Calcium buildups such as the ones found in the shoulder are quite rare in other parts of the body, but the researchers have treated calcifications successfully in the patellar ligament, Achilles’ tendon, and elbow. “Generally speaking, this procedure is suitable to treat calcifications with metaplastic origin,” Sconfienza says.
He believes that the procedure has the potential to become the gold standard for calcific tendonitis unresponsive to medical treatment. “In our hospital, orthopedic surgeons do not perform surgery on a calcific shoulder anymore, and this way of thinking is quickly spreading,” he says.
At RSNA 2007, Sconfienza reported that he and his colleagues used ultrasound-guided percutaneous therapy to treat 2,543 shoulders in 1,607 women and 938 men (with a mean age of 42) with calcific tendonitis. All the patients had shoulder pain that was unresponsive to previous medical treatment.
One-year follow-up was reported for 2,018 of the patients in the study.

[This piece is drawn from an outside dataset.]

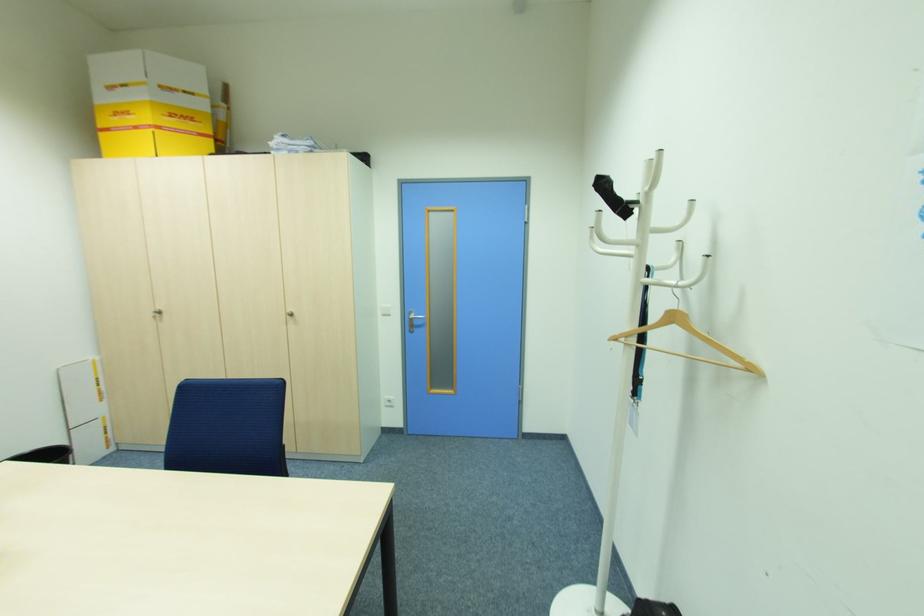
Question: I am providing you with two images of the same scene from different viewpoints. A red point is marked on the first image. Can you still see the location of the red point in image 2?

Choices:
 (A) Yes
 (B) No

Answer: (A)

The results showed that in 71.7% of the patients, the calcification was fully aspirated in one treatment with a considerable reduction in pain and significant improvement to mobility of the affected limb. In 23.6% of patients, a second procedure was performed due to the presence of more than one calcification. In 3.8% of patients, the calcification had dissolved or moved before treatment could take place. In 0.9% of patients, no resolution of symptoms occurred because of the presence of a tendon tear.
The researchers are working to eliminate those cases where they are unable to retrieve all calcium. They also are experimenting with new methods to eliminate the steroid in the bursa. “Generally speaking, we are making every effort to make the procedure more accessible for patients in terms of waiting lists,” Sconfienza says.
“As people age, many complain of pain in the shoulders. This pain is commonly caused by calcium buildup,” Sconfienza says. “This procedure can allow them to feel better immediately with little cost.”
— Beth W. Orenstein is a freelance medical writer from Northampton, Pa.